Veröffentlicht: 20.08.2020

Ich schreibe nicht, weil ich von anderen dazu aufgefordert werde - ausser von meiner Schwiegermutter natürlich - sondern weil ich mich selbst dazu auffordere. Ich schreibe nicht, um verstanden zu werden, sondern um zu verstehen - um mich im Chaos zurechtzufinden.

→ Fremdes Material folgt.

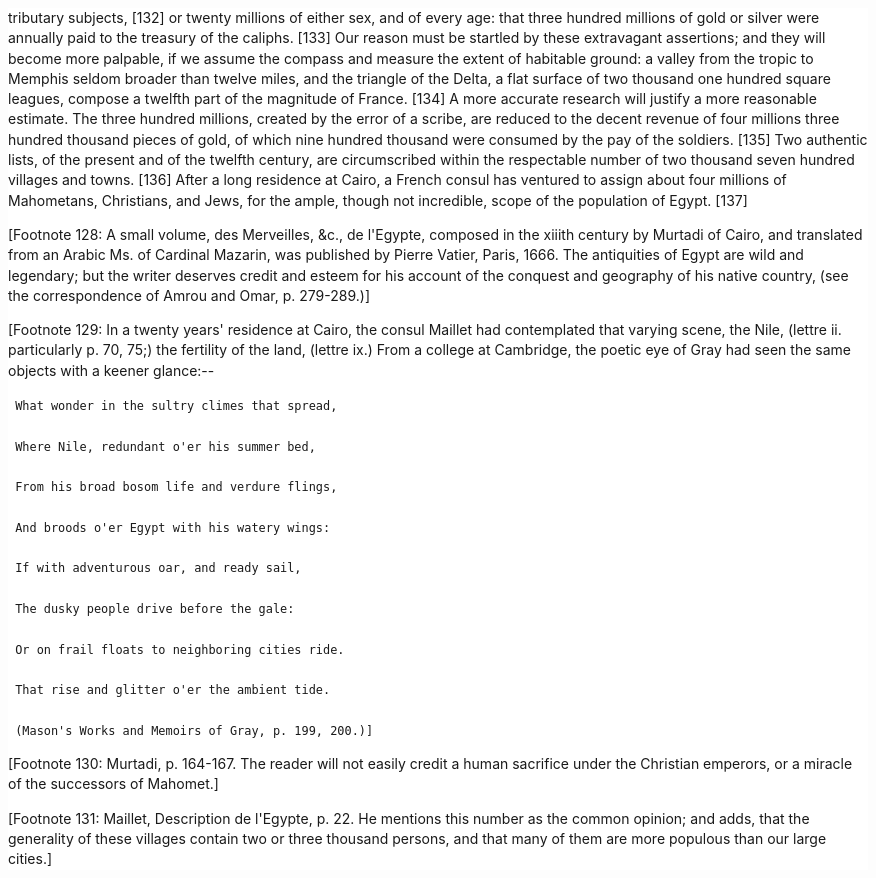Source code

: tributary subjects, [132] or twenty millions of either sex, and of every
age: that three hundred millions of gold or silver were annually paid to
the treasury of the caliphs. [133] Our reason must be startled by these
extravagant assertions; and they will become more palpable, if we assume
the compass and measure the extent of habitable ground: a valley from
the tropic to Memphis seldom broader than twelve miles, and the triangle
of the Delta, a flat surface of two thousand one hundred square leagues,
compose a twelfth part of the magnitude of France. [134] A more accurate
research will justify a more reasonable estimate. The three hundred
millions, created by the error of a scribe, are reduced to the decent
revenue of four millions three hundred thousand pieces of gold, of which
nine hundred thousand were consumed by the pay of the soldiers. [135]
Two authentic lists, of the present and of the twelfth century, are
circumscribed within the respectable number of two thousand seven
hundred villages and towns. [136] After a long residence at Cairo, a
French consul has ventured to assign about four millions of Mahometans,
Christians, and Jews, for the ample, though not incredible, scope of the
population of Egypt. [137]

[Footnote 128: A small volume, des Merveilles, &c., de l'Egypte,
composed in the xiiith century by Murtadi of Cairo, and translated
from an Arabic Ms. of Cardinal Mazarin, was published by Pierre Vatier,
Paris, 1666. The antiquities of Egypt are wild and legendary; but the
writer deserves credit and esteem for his account of the conquest and
geography of his native country, (see the correspondence of Amrou and
Omar, p. 279-289.)]

[Footnote 129: In a twenty years' residence at Cairo, the consul Maillet
had contemplated that varying scene, the Nile, (lettre ii. particularly
p. 70, 75;) the fertility of the land, (lettre ix.) From a college
at Cambridge, the poetic eye of Gray had seen the same objects with a
keener glance:--

     What wonder in the sultry climes that spread,

     Where Nile, redundant o'er his summer bed,

     From his broad bosom life and verdure flings,

     And broods o'er Egypt with his watery wings:

     If with adventurous oar, and ready sail,

     The dusky people drive before the gale:

     Or on frail floats to neighboring cities ride.

     That rise and glitter o'er the ambient tide.

     (Mason's Works and Memoirs of Gray, p. 199, 200.)]

[Footnote 130: Murtadi, p. 164-167. The reader will not easily credit
a human sacrifice under the Christian emperors, or a miracle of the
successors of Mahomet.]

[Footnote 131: Maillet, Description de l'Egypte, p. 22. He mentions this
number as the common opinion; and adds, that the generality of these
villages contain two or three thousand persons, and that many of them
are more populous than our large cities.]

Mindestens einmal im Jahr versuchen wir vom alltäglichen Chaos zu entkommen und fahren wie fast jeder Füddlibürger in die Ferien. Leider begleitet uns die Anarchie, irgendwo versteckt im Koffer, und schlägt unverhofft auch in dieser Zeit des Müßigganges mit aller Härte zu. So wurden wir auch dieses Jahr nicht vom Wirrwarr des Lebens verschont und schon in den ersten 4 Stunden hatten wir unsere erste Verkehrsbusse, bei 34 Grad im Schatten ohne Klimaanlage, eingefangen. Schon ein kluger Kopf mit dem Namen Lorenz hat behauptet, dass ein Schmetterling, der in Shanghai mit seinen Flügeln wackelt, theoretisch einen chaotischen Wirbelsturm in New York auslösen könne. Nun bei uns war es kein Sommervogel, sondern ein französisches Eichhörnchen, das dafür gesorgt hat, dass alles eben doch ganz anders kam als geplant. Manchmal sind die Zusammenhänge eben so komplex oder eine winzig kleine Änderung des Schicksals kann dazu führen, dass Aussagen über die Zukunft unmöglich sind. Wir waren also irgendwo im nirgendwo auf einer Waldlichtung im Jura, wo sich Hase und Fuchs Gute Nacht sagen. An jenem verhängnisvollen Abend haben auch wir einander in unserem Zelt liegend Gute Nacht gewünscht, wobei unser Autoschlüssel schon auf unserem Campingtisch süss geschlafen hat. Am anderen Morgen war unser Fiat Panda zwar noch da, was ja bei diesem italienischen Stück Blech mit verrostetem Auspuff auch nicht verwunderlich ist, aber der Schlüssel war spurlos verschwunden. Nach stunden langem Suchen, wobei ich selbst unter Luigis Motorhaube nachgeschaut habe, sind wir zur Einsicht gelangt, dass irgendein Viech sich den Schlüssel geschnappt haben muss. 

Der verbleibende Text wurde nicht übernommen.